Two local diagnostics to evaluate the efficiency of the empirical best predictor under the Fay-Herriot model
Section 2. The Fay-Herriot model and the best predictor

Table of contents

We consider a finite population $U$ of size $N$ and a sample $s$ of size $n$ drawn from $U$ according to a sampling design $p (s) .$ The population $U$ is partitioned into $m$ domains that do not overlap. The domains are identified by the subscript $i$ taking values from 1 to $m .$ The population of domain $i,$ with a size of $N_{i},$ is denoted as $U_{i} .$ The sample of domain $i$ is denoted as $s_{i}$ and its size is $n_{i} .$ We are interested in estimating $m$ finite population parameters, $θ_{i}, i = 1, \dots, m,$ associated with the $m$ domains. The parameter $θ_{i}$ is usually a total, an average or a ratio for domain $i .$ Auxiliary information is available in the form of vectors, $z_{i},$ available for all domains $i = 1, \dots, m .$ The set containing the $m$ auxiliary vectors is denoted by $Z = {z_{i}}_{i =1, \dots, m} .$ Furthermore, we denote by $Ω,$ the set of all variables used to make inferences excluding the inclusion indicators in the sample $s;$ $Ω$ includes $Z$ and $θ_{i}, i = 1, \dots, m,$ among others.
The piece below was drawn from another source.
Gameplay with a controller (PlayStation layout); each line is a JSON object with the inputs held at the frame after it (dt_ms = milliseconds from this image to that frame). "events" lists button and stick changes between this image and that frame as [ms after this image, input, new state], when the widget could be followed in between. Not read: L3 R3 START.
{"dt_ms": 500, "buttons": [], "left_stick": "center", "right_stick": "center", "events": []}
The design expectation of a random variable, say $A,$ will thus be denoted by $E (A | Ω) .$

We consider a linking model that breaks down the parameters of interest $θ_{i}$ as follows:

$θ_{i} = β^{Τ} z_{i} + b_{i} v_{i}, i = 1, \dots, m, (2.1)$

where $β$ is a vector of model parameters of the same dimension as $z_{i},$ $b_{i}$ are fixed factors that can be used to account for heterosedasticity in the model and $v_{i}$ are error terms that follow the normal distribution: $v_{i} | Z ~ N (0, σ_{v}^{2}),$ where $σ_{v}^{2}$ is a model parameter. In practice, $b_{i} = 1$ is a common choice but it may be more natural to choose $b_{i} = N_{i}$ when $θ_{i}$ is a total. The term $β^{Τ} z_{i}$ is the known effect or effect explained by the model of the finite population parameter $θ_{i},$ while $b_{i} v_{i}$ is the unknown or unexplained effect that is called the unexplained local effect of $θ_{i}$ or simply the local effect of $θ_{i} .$

The direct estimator of $θ_{i}$ is denoted by ${\hat{θ}}_{i} .$ It is usually obtained by assigning a survey weight to each unit of the sample $s_{i} .$ The survey weight of a unit can simply be the inverse of its probability of selection in the sample $s$ or a calibration weight. The sampling error is defined as:

$e_{i} = {\hat{θ}}_{i} - θ_{i} . (2.2)$

In what follows, the direct estimator will be assumed to be design-unbiased, i.e. $E ({\hat{θ}}_{i} | Ω) = θ_{i}$ or $E (e_{i} | Ω) = 0.$ This assumption is not always satisfied in practice, for example when using calibration weights, but we will make the usual assumption that the bias remains negligible. We will also assume that the direct estimator ${\hat{θ}}_{i},$ and thus the error $e_{i},$ follows a normal distribution. As discussed in Rao and Molina (2015, page 77), the normality assumption of the errors $e_{i}$ is possibly weaker than the normality assumption of the errors $v_{i}$ because of the effect of the central limit theorem on ${\hat{θ}}_{i} .$ Of course, this effect is less pronounced for smaller domains. Under these assumptions, we have: $e_{i} | Ω ~ N (0, ψ_{i}),$ where $ψ_{i} = V ({\hat{θ}}_{i} | Ω)$ is the design variance of ${\hat{θ}}_{i} .$ The sample size $n_{i}$ can be very small, which can lead to poor precision of the direct estimator ${\hat{θ}}_{i} .$ This problem has been at the origin of small area estimation research.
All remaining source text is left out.